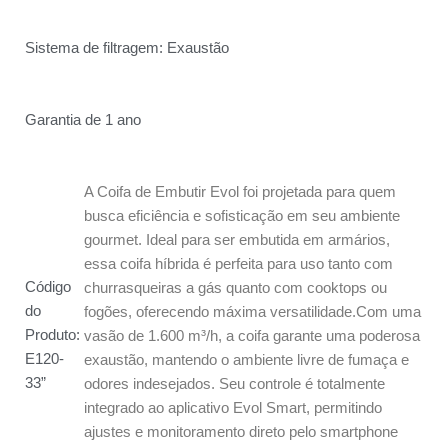
Sistema de filtragem: Exaustão
Garantia de 1 ano
A Coifa de Embutir Evol foi projetada para quem
busca eficiência e sofisticação em seu ambiente
gourmet. Ideal para ser embutida em armários,
essa coifa híbrida é perfeita para uso tanto com
Código
churrasqueiras a gás quanto com cooktops ou
do
fogões, oferecendo máxima versatilidade.Com uma
Produto:
vasão de 1.600 m³/h, a coifa garante uma poderosa
E120-
exaustão, mantendo o ambiente livre de fumaça e
33”
odores indesejados. Seu controle é totalmente
integrado ao aplicativo Evol Smart, permitindo
ajustes e monitoramento direto pelo smartphone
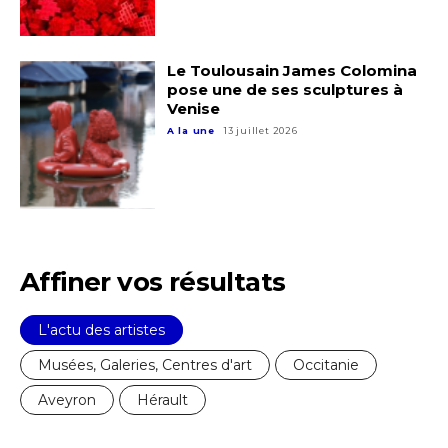
Le Toulousain James Colomina
pose une de ses sculptures à
Venise
A la une
13 juillet 2026
Adresse email*
Nom
Prénom
Affiner vos résultats
Adresse email*
Statut / Organisation
L'actu des artistes
Nom
Musées, Galeries, Centres d'art
Occitanie
J'accepte les
termes et conditions
Aveyron
Hérault
Prénom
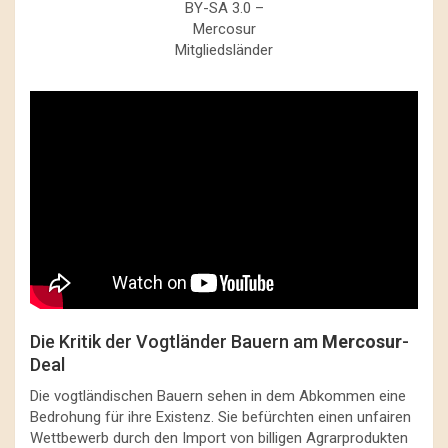
BY-SA 3.0 –
Mercosur
Mitgliedsländer
Die Kritik der Vogtländer Bauern am
Mercosur
-
Deal
Die vogtländischen Bauern sehen in dem Abkommen eine
Bedrohung für ihre Existenz. Sie befürchten einen unfairen
Wettbewerb durch den Import von billigen Agrarprodukten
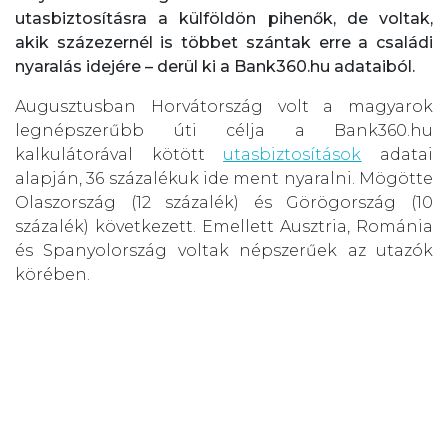
utasbiztosításra a külföldön pihenők, de voltak,
akik százezernél is többet szántak erre a családi
nyaralás idejére – derül ki a Bank360.hu adataiból.
Augusztusban Horvátország volt a magyarok
legnépszerűbb úti célja a Bank360.hu
kalkulátorával kötött
utasbiztosítások
adatai
alapján, 36 százalékuk ide ment nyaralni. Mögötte
Olaszország (12 százalék) és Görögország (10
százalék) következett. Emellett Ausztria, Románia
és Spanyolország voltak népszerűek az utazók
körében.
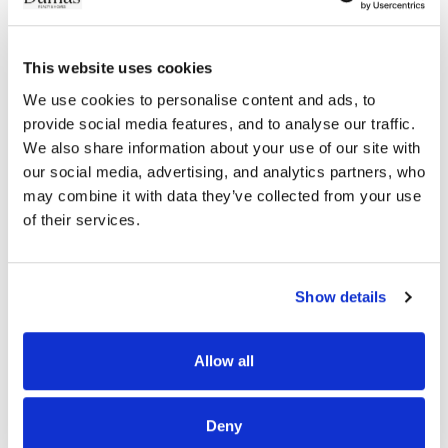
This website uses cookies
VILLEFRANCHE SUR MER
We use cookies to personalise content and ads, to 
По запросу
provide social media features, and to analyse our traffic. 
We also share information about your use of our site with 
our social media, advertising, and analytics partners, who 
may combine it with data they’ve collected from your use 
of their services.
Мы регулярно обновляем наш выбор недвижимости для
Show details
продажи.
Вы хотите получать уведомления о наших новых
Allow all
предложениях по электронной почте, пожалуйста, введите
критерии поиска
Deny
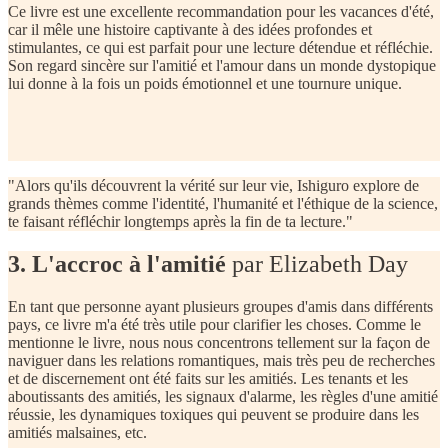
Ce livre est une excellente recommandation pour les vacances d'été,
car il mêle une histoire captivante à des idées profondes et
stimulantes, ce qui est parfait pour une lecture détendue et réfléchie.
Son regard sincère sur l'amitié et l'amour dans un monde dystopique
lui donne à la fois un poids émotionnel et une tournure unique.
"
Alors qu'ils découvrent la vérité sur leur vie, Ishiguro explore de
grands thèmes comme l'identité, l'humanité et l'éthique de la science,
te faisant réfléchir longtemps après la fin de ta lecture."
3. L'accroc à l'amitié
par Elizabeth Day
En tant que personne ayant plusieurs groupes d'amis dans différents
pays, ce livre m'a été très utile pour clarifier les choses. Comme le
mentionne le livre, nous nous concentrons tellement sur la façon de
naviguer dans les relations romantiques, mais très peu de recherches
et de discernement ont été faits sur les amitiés. Les tenants et les
aboutissants des amitiés, les signaux d'alarme, les règles d'une amitié
réussie, les dynamiques toxiques qui peuvent se produire dans les
amitiés malsaines, etc.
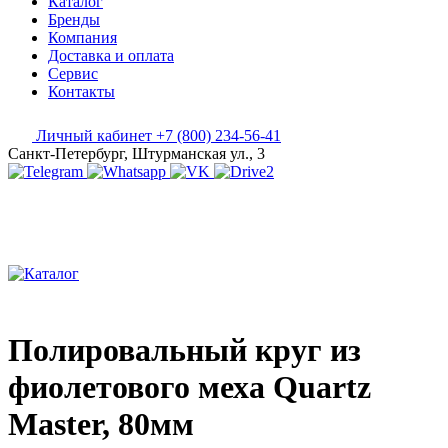
Каталог
Бренды
Компания
Доставка и оплата
Сервис
Контакты
Личный кабинет
+7 (800) 234-56-41
Санкт-Петербург, Штурманская ул., 3
Полировальный круг из
фиолетового меха Quartz
Master, 80мм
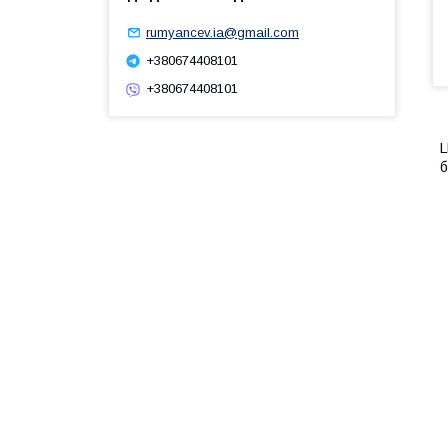
rumyancev.ia@gmail.com
+380674408101
+380674408101
L
б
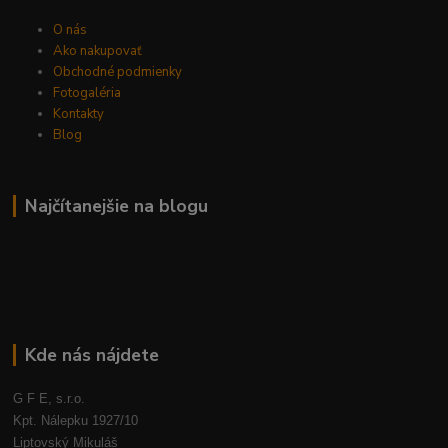
O nás
Ako nakupovať
Obchodné podmienky
Fotogaléria
Kontakty
Blog
Najčítanejšie na blogu
Kde nás nájdete
G F E, s.r.o.
Kpt. Nálepku 1927/10
Liptovský Mikuláš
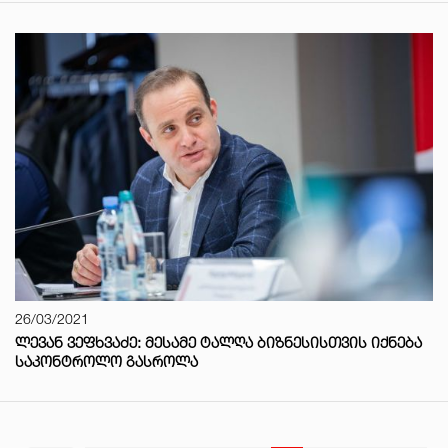
26/03/2021
ᲚᲔᲕᲐᲜ ᲕᲔᲤᲮᲕᲐᲫᲔ: ᲛᲔᲡᲐᲛᲔ ᲢᲐᲚᲦᲐ ᲑᲘᲖᲜᲔᲡᲘᲡᲗᲕᲘᲡ ᲘᲥᲜᲔᲑᲐ
ᲡᲐᲙᲝᲜᲢᲠᲝᲚᲝ ᲒᲐᲡᲠᲝᲚᲐ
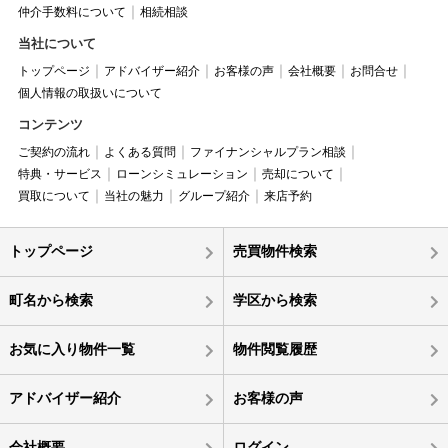
仲介手数料について
相続相談
当社について
トップページ
アドバイザー紹介
お客様の声
会社概要
お問合せ
個人情報の取扱いについて
コンテンツ
ご契約の流れ
よくある質問
ファイナンシャルプラン相談
特典・サービス
ローンシミュレーション
売却について
買取について
当社の魅力
グループ紹介
来店予約
トップページ
売買物件検索
町名から検索
学区から検索
お気に入り物件一覧
物件閲覧履歴
アドバイザー紹介
お客様の声
会社概要
ログイン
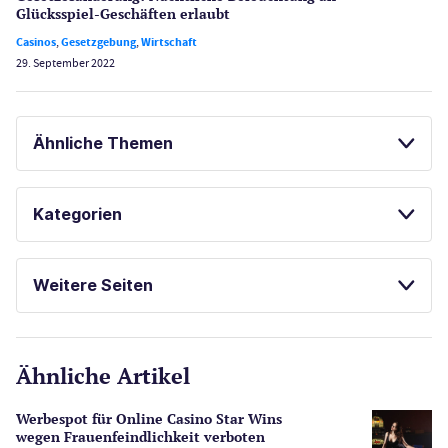
Glücksspiel-Geschäften erlaubt
Casinos
,
Gesetzgebung
,
Wirtschaft
29. September 2022
Ähnliche Themen
GLÜCKSSPIEL ONLINE
SPORTWETTEN
Kategorien
ONLINE POKER
BESTE ONLINE CASINOS
Casinos
ONLINE SPORTWETTEN
POKER
Weitere Seiten
E-Sport
CasinoOnline.de
Ähnliche Artikel
Gesetzgebung
Echtgeld
Werbespot für Online Casino Star Wins
Lotterie
wegen Frauenfeindlichkeit verboten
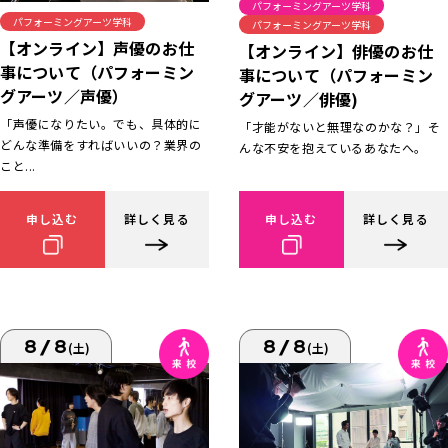
パフォーミングアーツ学科
パフォーミングアーツ学科
パフォーミングアーツ学科
【オンライン】声優のお仕
【オンライン】俳優のお仕
事について（パフォーミン
事について（パフォーミン
グアーツ／声優）
グアーツ／俳優)
「声優になりたい。でも、具体的に
「才能がないと無理なのかな？」そ
どんな準備をすればいいの？業界の
んな不安を抱えているあなたへ。
こと...
申し込む
詳しく見る
申し込む
詳しく見る
8/8
8/8
(土)
(土)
_ _ _ _
Exercise => Write out exactly, with no pictures, each line from the one containing "Ähnliche Themen" through the last line of the listing above, both included.

Completed task =>
Ähnliche Themen
GLÜCKSSPIEL ONLINE
SPORTWETTEN
Kategorien
ONLINE POKER
BESTE ONLINE CASINOS
Casinos
ONLINE SPORTWETTEN
POKER
Weitere Seiten
E-Sport
CasinoOnline.de
Ähnliche Artikel
Gesetzgebung
Echtgeld
Werbespot für Online Casino Star Wins
Lotterie
wegen Frauenfeindlichkeit verboten
パフォーミングアーツ学科
パフォーミングアーツ学科
パフォーミングアーツ学科
【オンライン】声優のお仕
【オンライン】俳優のお仕
事について（パフォーミン
事について（パフォーミン
グアーツ／声優）
グアーツ／俳優)
「声優になりたい。でも、具体的に
「才能がないと無理なのかな？」そ
どんな準備をすればいいの？業界の
んな不安を抱えているあなたへ。
こと...
申し込む
詳しく見る
申し込む
詳しく見る
8/8
8/8
(土)
(土)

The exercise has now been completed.